Spiteri Debono, 71, was addressing parliament after being sworn in as the 11th president of the country, which has been roiled by graft scandals in recent years.

Malta's president has a mostly ceremonial role, but Spiteri Debono, a former speaker of parliament, said she intended to be "visible and accessible" and offer "a presidency for the people".

"The relentless pursuit of riches, more often than not, translates itself into various forms of corruption," she said.

"It is worse than substance addiction, which, in the view of the majority of people, is the worst addiction one can suffer from. The drug addict, mainly, harms himself. Greed harms the whole of society."

She praised the role of the media in Malta's democracy and said lessons from Caruana Galizia's death still had to be learnt.

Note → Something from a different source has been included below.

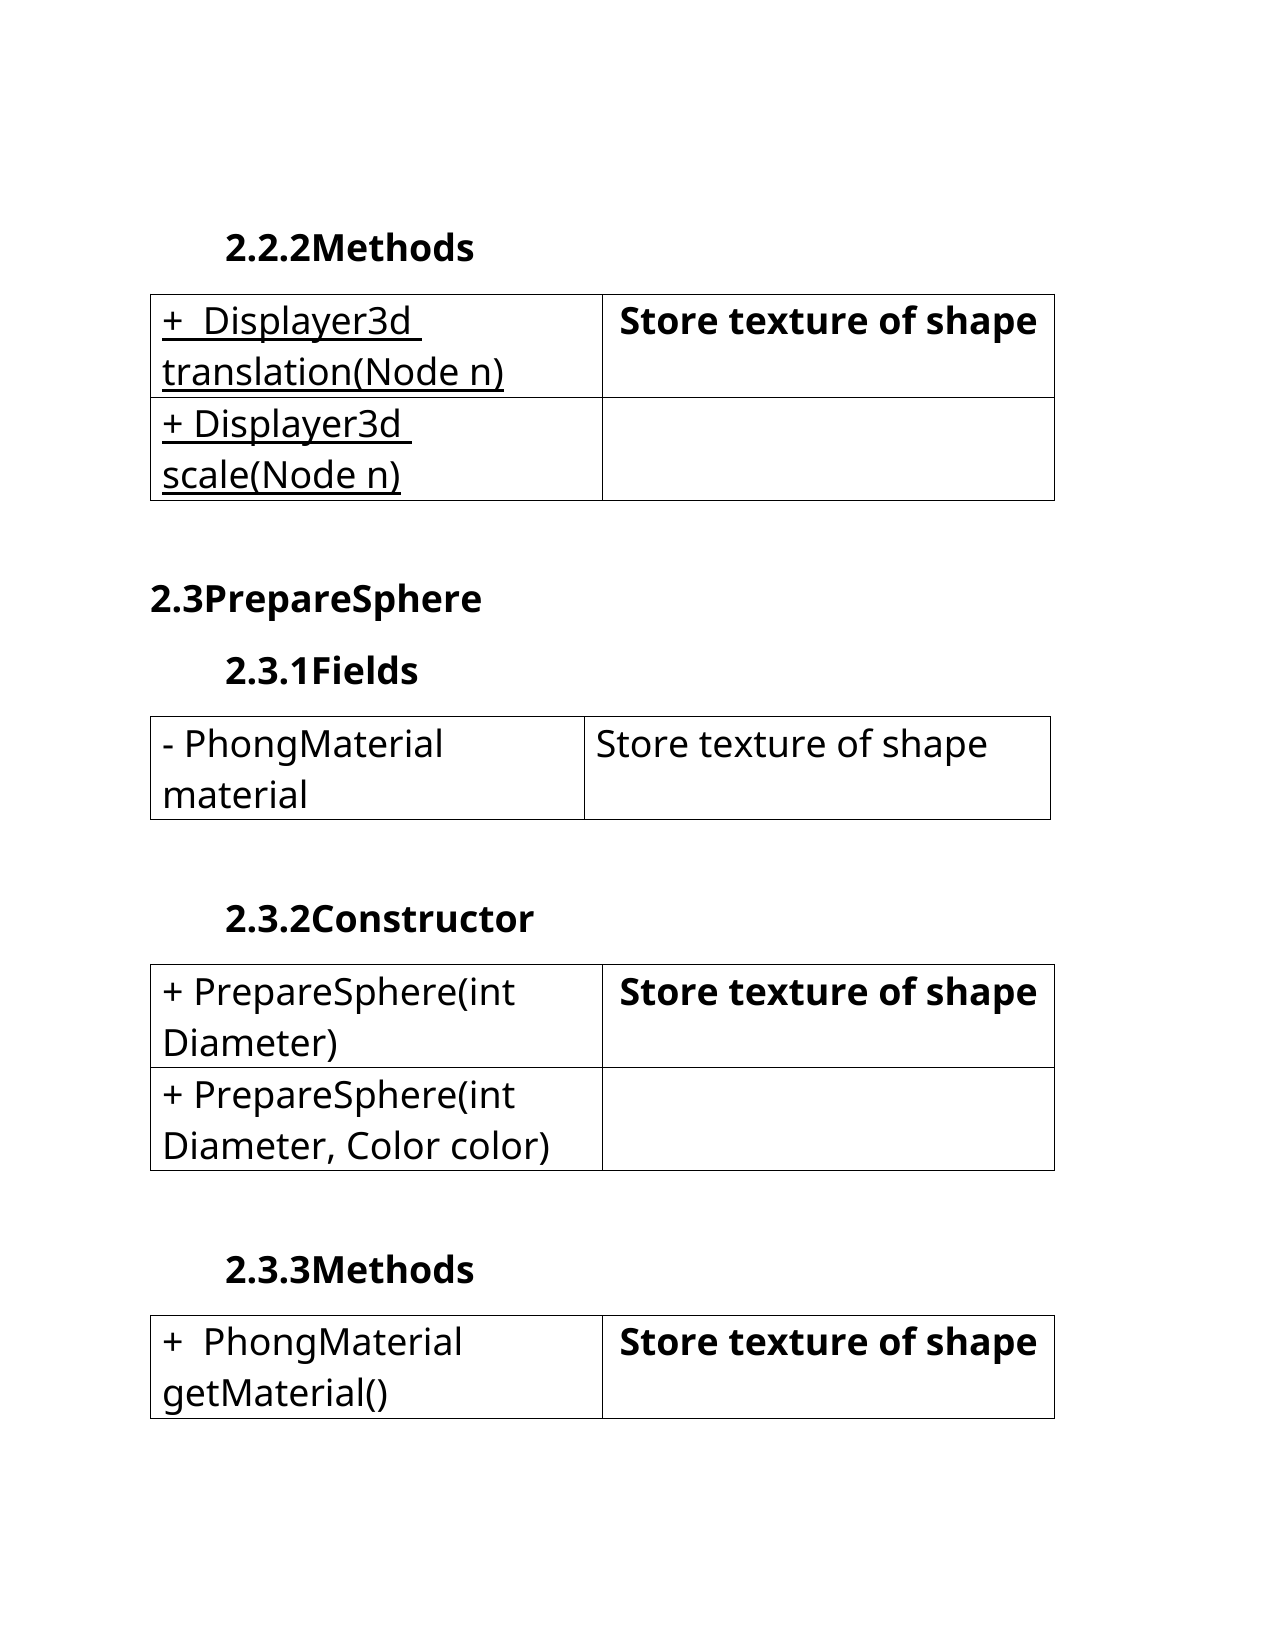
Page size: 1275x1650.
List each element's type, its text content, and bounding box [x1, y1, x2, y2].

Caruana Galizia was a household name in Malta for her investigative reporting and her killing on Oct. 16, 2017 raised questions about rule of law in the European Union's smallest member state.

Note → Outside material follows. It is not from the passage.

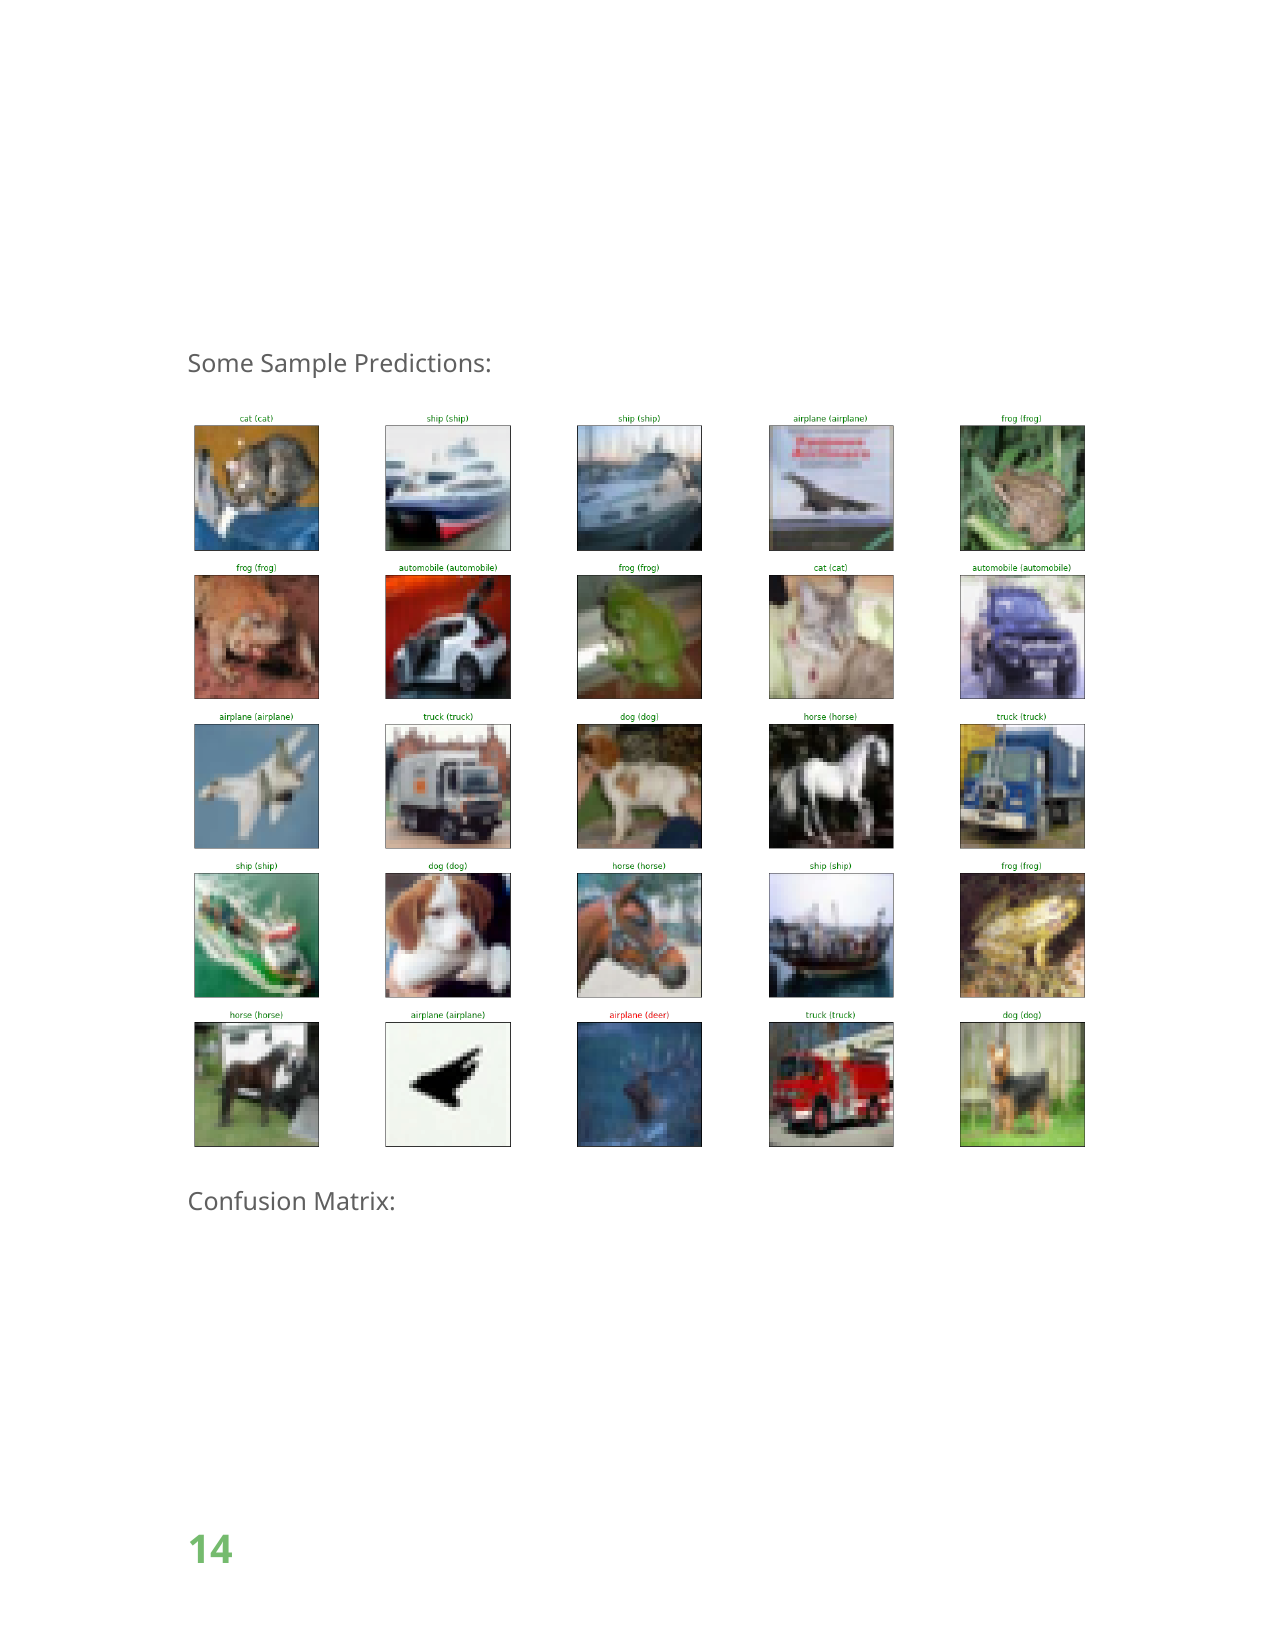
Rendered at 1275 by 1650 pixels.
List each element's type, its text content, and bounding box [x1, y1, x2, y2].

"The wounds around the assassination of Daphne Caruana Galizia are still open. We need to close this episode soon or else the fallout will persist," she said.

The alleged mastermind of the killing has been arrested but is still awaiting trial.

Referring to hostility towards migrants she said the Maltese people must embrace foreign nationals as part of the fabric of society.

"The first step to integrating these foreigners, many of whom are less fortunate than us and who have come in search of a better life, is to embrace them and understand them," she said.